No more violent seizures
Image above: Cathleen graduated on the 6th of November 2018 with a masters degree of criminal justice and criminology
I was preparing to submit my final assignment for my first semester of university, when I suddenly had my first seizure. This unexpected event created a slow ripple of chaos in my life. I begged my GP not to put me on to medication immediately. I justified it, it was a freak incident, I was under pressure, I just wanted it to go away. But seven months later, I had another one.
This time I had no choice, I had to start taking medication, as well as start attending an extensive number of medical appointments. I had to see my GP, complete a bunch of blood tests, see a specialist, then a neurologist, then complete an EEG and MRI. From all these long extensive appointments, there was nothing, no reason, no explanation, no hint as to why this was suddenly happening to me.
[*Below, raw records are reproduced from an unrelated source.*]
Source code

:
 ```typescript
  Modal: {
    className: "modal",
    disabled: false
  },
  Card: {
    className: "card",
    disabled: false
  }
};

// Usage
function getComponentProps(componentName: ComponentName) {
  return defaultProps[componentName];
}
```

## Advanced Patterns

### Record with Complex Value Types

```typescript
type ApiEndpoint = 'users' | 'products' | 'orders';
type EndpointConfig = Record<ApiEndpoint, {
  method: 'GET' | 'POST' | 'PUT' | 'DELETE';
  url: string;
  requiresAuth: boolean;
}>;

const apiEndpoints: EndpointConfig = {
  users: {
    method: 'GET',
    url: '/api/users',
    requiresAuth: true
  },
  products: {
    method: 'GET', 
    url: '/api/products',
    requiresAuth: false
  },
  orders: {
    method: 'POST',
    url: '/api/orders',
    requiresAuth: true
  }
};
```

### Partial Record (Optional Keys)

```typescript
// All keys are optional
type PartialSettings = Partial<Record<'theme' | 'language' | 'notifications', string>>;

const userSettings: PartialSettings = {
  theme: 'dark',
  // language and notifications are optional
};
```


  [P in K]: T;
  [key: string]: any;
As the weeks went on, the side effects of the medication took hold. I began hallucinating, and no, not the fun kind. I was vividly seeing bugs of all sizes, shapes and colours around me at different times and they could happen anywhere. This was extremely unusual, so my doctors agreed, and I was switched to the next medication.
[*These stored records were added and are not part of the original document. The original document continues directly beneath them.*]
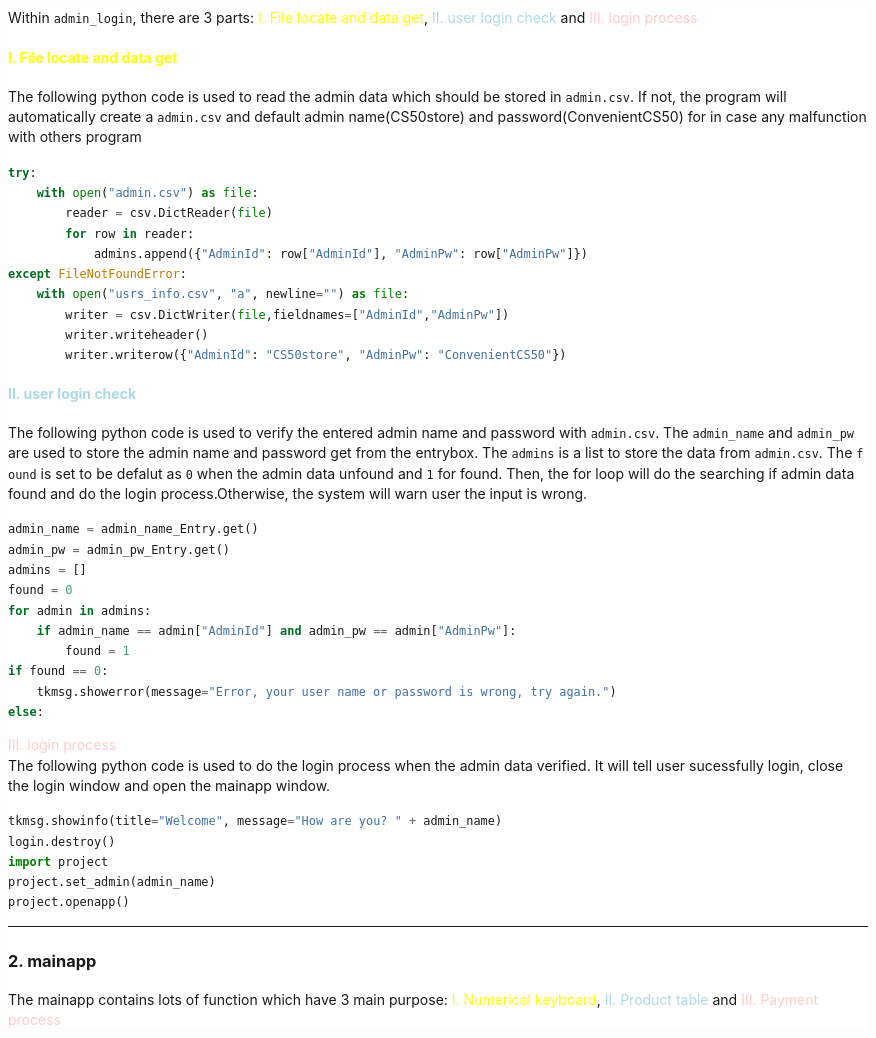 Within ``admin_login``, there are 3 parts: <font color="yellow">I. File locate and data get</font>, <font color="lightblue">II. user login check</font> and <font color=#FFCCCB>III. login process</font>  

#### <font color="yellow">I. File locate and data get</font>
The following python code is used to read the admin data which should be stored in `admin.csv`. If not, the program will automatically create a `admin.csv` and default admin name(CS50store) and password(ConvenientCS50) for in case any malfunction with others program 
```python
try:
    with open("admin.csv") as file:
        reader = csv.DictReader(file)
        for row in reader:
            admins.append({"AdminId": row["AdminId"], "AdminPw": row["AdminPw"]})
except FileNotFoundError:
    with open("usrs_info.csv", "a", newline="") as file:
        writer = csv.DictWriter(file,fieldnames=["AdminId","AdminPw"])
        writer.writeheader()
        writer.writerow({"AdminId": "CS50store", "AdminPw": "ConvenientCS50"})
```  

#### <font color="lightblue">II. user login check</font>  
The following python code is used to verify the entered admin name and password with `admin.csv`. The `admin_name` and `admin_pw`are used to store the admin name and password get from the entrybox. The `admins` is a list to store the data from `admin.csv`. The `found` is set to be defalut as `0` when the admin data unfound and `1` for found. Then, the for loop will do the searching if admin data found and do the login process.Otherwise, the system will warn user the input is wrong. 

```python
admin_name = admin_name_Entry.get()
admin_pw = admin_pw_Entry.get()
admins = []
found = 0
for admin in admins:
    if admin_name == admin["AdminId"] and admin_pw == admin["AdminPw"]:
        found = 1
if found == 0:
    tkmsg.showerror(message="Error, your user name or password is wrong, try again.")
else:
```

<font color=#FFCCCB>III. login process</font>  
The following python code is used to do the login process when the admin data verified. It will tell user sucessfully login, close the login window and open the mainapp window.
```python
tkmsg.showinfo(title="Welcome", message="How are you? " + admin_name)
login.destroy()
import project
project.set_admin(admin_name)
project.openapp()
```

___
### 2. mainapp
The mainapp contains lots of function which have 3 main purpose: <font color="yellow">I. Numerical keyboard</font>, <font color="lightblue">II. Product table</font> and <font color=#FFCCCB>III. Payment process</font>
This began an ugly, painful cycle of being put on a medication, experiencing the worst side effects, experiencing an increase in the frequency and violence of my seizures, my doctors would agree to change to the next medication and the cycle restarted. This pattern went on for five years, which is really a blur to me. Some of the things that affected me the most were, memory loss, fits of rage, inability to string sentences together, extreme exhaustion, severe anxiety, physical injuries and emotional pain from the frequency of seizures which at times was as often as once a fortnight, and extreme, rapid weight gain. As a young woman this really affected me the most. I also managed to have severely (and deadly) allergic rashes from some of the medication I was taking, my skin would puff up and break out in the reddest, itchiest rashes you can imagine, layers of skin would peel off, just randomly, especially if I was anxious. Some of these have left scars.
I felt like a test subject, I couldn’t think straight, I couldn’t recognise myself, I felt more and more like I was losing my mind and myself. The worst part was, everyone kept telling me they just wanted what was best for me, and proceeded to make decisions about changing, continuing and increasing my medications. But no one listened about how that was affecting me; how confusing it was, how scary it was, how lonely it was and how much of my life I felt I was losing, along with myself. One doctor even told me I was a hypochondriac, explaining I was making myself have the reactions because I couldn’t accept the fact I was having seizures. As we ran out of medications to test out, I underwent a desensitisation process, where week after week I would have to go and get injections to build up a tolerance to one of the medications. This unsurprisingly, did not work.